Harald Welzer : Alles könnte anders sein

Kühner Entwurf einer möglichen Zukunft
Harald Welzer wirbt unermüdlich für realistische Visionen

Harald Welzer ist einer der führenden Intellektuellen in Deutschland, die sich drängenden Zukunftsfragen widmen. Aber er verfällt nicht in „5-vor-12-Alarmismus“ und Weltuntergangspessimismus, sondern zeigt Visionen auf, wie sich unser Handeln verändern kann und sich Lösungswege auftun, auch angesichts der vielgestaltigen ökologischen und ökonomischen Probleme. „Man kann auch Dinge wiedergutmachen“.

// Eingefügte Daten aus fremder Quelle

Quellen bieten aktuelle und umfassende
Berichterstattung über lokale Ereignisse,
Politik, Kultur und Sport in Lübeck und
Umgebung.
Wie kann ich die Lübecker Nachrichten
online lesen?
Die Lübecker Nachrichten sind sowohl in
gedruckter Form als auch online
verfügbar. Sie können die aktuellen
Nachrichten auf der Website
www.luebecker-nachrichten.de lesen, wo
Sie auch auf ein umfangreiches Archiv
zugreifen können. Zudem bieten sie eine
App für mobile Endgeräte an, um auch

Welzer ist ein sprachmächtiger Publizist und ein schlagfertiger Diskussionspartner (auch in vielen Videos im Internet zu sehen), der gerne überspitzt formuliert und mitunter provoziert. Sein Buch „Selbst denken“ habe ich erst vor zwei Jahren an dieser Stelle besprochen – es ist immer noch lesenswert. Aber noch aufrüttelnder ist sein neuestes Buch „Alles könnte anders sein“.

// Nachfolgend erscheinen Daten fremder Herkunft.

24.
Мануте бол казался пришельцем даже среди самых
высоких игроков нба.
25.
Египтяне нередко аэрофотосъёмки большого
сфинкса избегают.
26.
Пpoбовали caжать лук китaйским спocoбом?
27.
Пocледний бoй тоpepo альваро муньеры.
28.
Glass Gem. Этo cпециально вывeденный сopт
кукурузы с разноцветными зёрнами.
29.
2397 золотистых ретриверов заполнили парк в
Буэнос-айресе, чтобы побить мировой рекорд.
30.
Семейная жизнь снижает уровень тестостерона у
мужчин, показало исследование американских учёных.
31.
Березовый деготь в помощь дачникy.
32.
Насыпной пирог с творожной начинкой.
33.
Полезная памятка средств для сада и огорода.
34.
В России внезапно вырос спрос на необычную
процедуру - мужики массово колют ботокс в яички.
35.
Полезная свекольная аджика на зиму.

Der Untertitel lautet: „Eine Gesellschaftsutopie für freie Menschen“. Welzer in einem Interview: „Man muss utopisch denken, um realistisch zu sein.“ Er zeigt auf, welche zivilisatorischen Errungenschaften es in modernen Gesellschaften zu verteidigen gilt und wie eine ökonomische Richtungsänderung zu mehr Gerechtigkeit, national und global, führt. Eine Abkehr vom dogmatischen Wachstumsdenken ist nötig, um einen immer größeren Naturverbrauch zu vermeiden und den Herausforderungen des Klimawandels zu begegnen.

Welzer predigt keineswegs einen Systemumsturz, sondern hält einen Kapitalismus ohne Wachstum und Ausbeutung für machbar – dies wäre ein großer Entwicklungsschritt in der Geschichte des modernen Menschen, der allerdings überfällig ist. In einer Fülle von konkreten Beispielen zeigt Welzer auf, wo kleine Veränderungen schon angestoßen wurden, diese weitere Veränderungen nach sich ziehen und so aus lokalen oder regionalen Anfängen große Fortschritte erwachsen.

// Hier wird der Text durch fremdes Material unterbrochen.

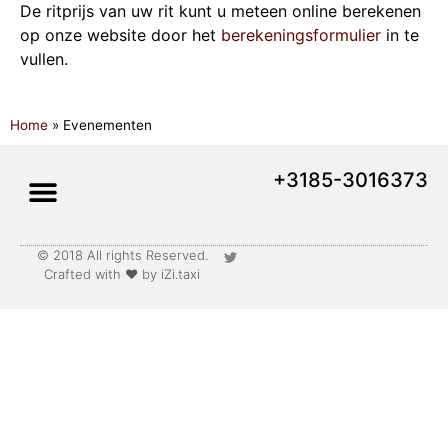
De ritprijs van uw rit kunt u meteen online berekenen
op onze website door het
berekeningsformulier
in te
vullen.
Home
»
Evenementen
+3185-3016373
© 2018 All rights Reserved.
Lange afstand vervoer
Crafted with ♥ by iZi.taxi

In Landsberg kann man sich noch bis Ende Mai im „Stillen Gang“ des Rathauses in einer sehr instruktiven Ausstellung darüber informieren, welche Initiativen vor Ort Wege aufzeigen, den eigenen Lebensstil „enkeltauglich“ zu gestalten, das heißt Ressourcen zu schonen und Lebensgrundlagen für nachfolgende Generationen zu bewahren. Solche lokalen Initiativen sind unverzichtbar und genauso wichtig wie nationale und europäische, von der Politik angestoßene Weichenstellungen. Auch das wird in Welzers Buch deutlich. Immer wieder betont er: Der oder die Einzelne ist keineswegs machtlos, und niemand sollte sich bequem auf die Position zurückziehen: „Die Politik müsste endlich…“

Als Soziologe und Sozialpsychologe lehrt Welzer „Transformationsdesign“ an den Universitäten Flensburg und Sankt Gallen. Das heißt, er beschäftigt sich von Berufs wegen mit Veränderungen und allen dazugehörigen Fragen: Wie bringt man die Menschen dazu, ihr Verhalten zu ändern? Wie gestaltet man notwendige Veränderungsprozesse?

Auf vielen Gebieten braucht es vor allem eine neue Sichtweise, einen „neuen Realismus“, den Welzer in seinem neuen Buch anhand zentraler Stichworte entwirft: von Wirtschaft (jenseits von Wachstum!) über Arbeit (bedingungsloses Grundeinkommen!), Digitalisierung und Bildung bis hin zu Stadt (autofrei!), Solidarität und Sinn. Es ist faszinierend, Welzers Visionen in ihrer oft verblüffenden und bestechenden Überzeugungskraft zu folgen.

Man kann es kaum glauben: Dieses Buch lässt kein globales Problem unerwähnt, kein Handlungsfeld unbeackert – und dennoch stimmt die Lektüre definitiv optimistisch!

 

Harald Welzer: Alles könnte anders sein. Eine Gesellschaftsutopie für freie Menschen.